• **Task item**:
All of the data below is to be written out again exactly.

Collected data:
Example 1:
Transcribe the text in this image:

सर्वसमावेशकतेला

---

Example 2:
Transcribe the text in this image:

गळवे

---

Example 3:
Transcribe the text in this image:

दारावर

• **Reply to the exercise**:
Example 1:
Transcribe the text in this image:

सर्वसमावेशकतेला

---

Example 2:
Transcribe the text in this image:

गळवे

---

Example 3:
Transcribe the text in this image:

दारावर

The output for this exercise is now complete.